Description of problem:VM failed to poweron and failed with error "Bad Volume Specification"....in the VDSM logs "Timeout: Connection timed out"... Version-Release number of selected component (if applicable):- Ovirt :- 3.5.1 Glusterfs :- 3.6.1 Host :- 4 Hosts (Compute+ Storage)...each server has 24 bricks Guest VM :- More then 100 VMId :- d877313c18d9783ca09b62acf5588048 VDSM Logs :- http://ur1.ca/jxabi Engine Logs :- http://ur1.ca/jxabv How reproducible: Create the Ovirt Host cluster with 4 hosts and make the gluster volume on it....use the same host nodes for gluster as well as ovirt host compute purpose... Steps to Reproduce: 1. Create Cluster 2. Reboot one of the Host/Storage node.. 3. Try to poweron failed VM's Actual results:All VM's Failed to poweron with error "Bad Volume Specification" Expected results: VM should be poweron without any error... Additional info:In very beginning When i deployed this cluster..all worked well for me(all the guest VM's created and running successfully)....but suddenly one of the host node rebooted and none of the VM can boot up now...and failed with the following error "Bad Volume Specification" VMId :- d877313c18d9783ca09b62acf5588048 VDSM Logs :- http://ur1.ca/jxabi Engine Logs :- http://ur1.ca/jxabv ------------------------ [root@cpu01 ~]# vdsClient -s 0 getVolumeInfo e732a82f-bae9-4368-8b98-dedc1c3814de 00000002-0002-0002-0002-000000000145 6d123509-6867-45cf-83a2-6d679b77d3c5 9030bb43-6bc9-462f-a1b9-f6d5a02fb180 status = OK domain = e732a82f-bae9-4368-8b98-dedc1c3814de capacity = 21474836480 voltype = LEAF description = parent = 00000000-0000-0000-0000-000000000000 format = RAW image = 6d123509-6867-45cf-83a2-6d679b77d3c5 uuid = 9030bb43-6bc9-462f-a1b9-f6d5a02fb180 disktype = 2 legality = LEGAL mtime = 0 apparentsize = 21474836480 truesize = 4562972672 type = SPARSE children = [] pool = ctime = 1422676305 ---------------------
I have found some disconnection errors in the bricks logs...
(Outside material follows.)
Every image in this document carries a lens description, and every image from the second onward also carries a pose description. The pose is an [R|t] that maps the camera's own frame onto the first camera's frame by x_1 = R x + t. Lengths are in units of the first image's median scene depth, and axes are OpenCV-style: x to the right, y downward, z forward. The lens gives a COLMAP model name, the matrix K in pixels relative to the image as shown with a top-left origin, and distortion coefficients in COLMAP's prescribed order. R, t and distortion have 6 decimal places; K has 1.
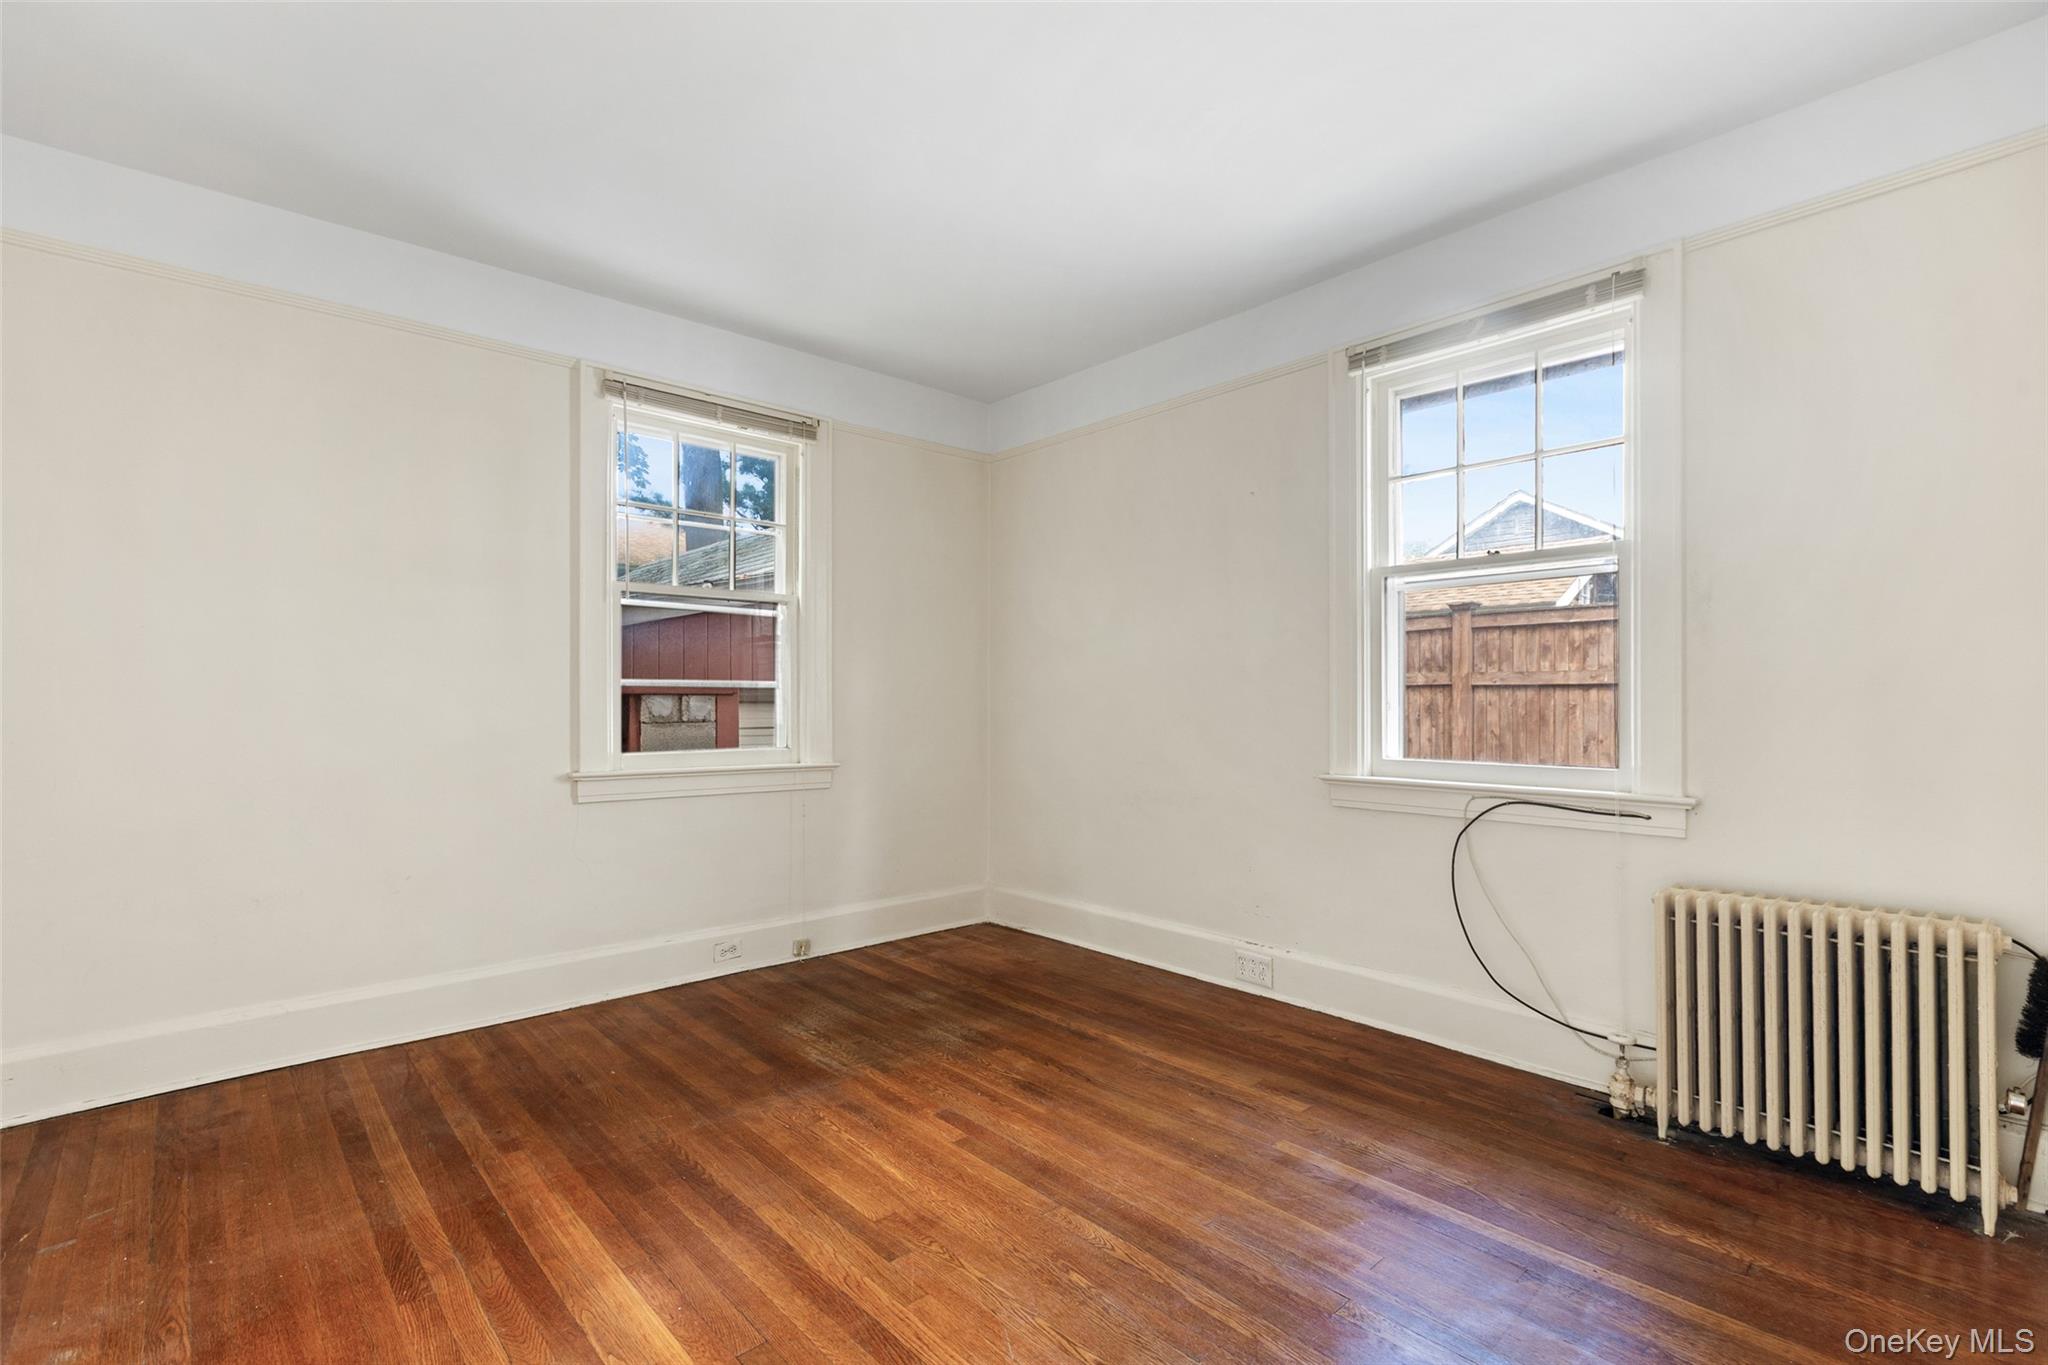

Hi All, With the help of gluster community and ovirt-china community...my issue got resolved... The main root cause was the following :- 1. the glob operation takes quite a long time, longer than the ioprocess default 60s.. 2. python-ioprocess updated which makes a single change of configuration file doesn't work properly, only because this we should hack the code manually... Solution (Need to do on all the hosts) :- 1. Add the the ioprocess timeout value in the /etc/vdsm/vdsm.conf file as :- ------------ [irs] process_pool_timeout = 180 ------------- 2. Check /usr/share/vdsm/storage/outOfProcess.py, line 71 and see whether there is still "IOProcess(DEFAULT_TIMEOUT)" in it,if yes...then changing the configuration file takes no effect because now timeout is the third parameter not the second of IOProcess.__init__(). 3. Change IOProcess(DEFAULT_TIMEOUT) to IOProcess(timeout=DEFAULT_TIMEOUT) and remove the /usr/share/vdsm/storage/outOfProcess.pyc file and restart vdsm and supervdsm service on all hosts.... Thanks,
Thanks punit for updating the bug. Can you please close the bug ?
Closing this bug as per reporter #c2 problem have solved. feel free to re-open this bug if issue exist.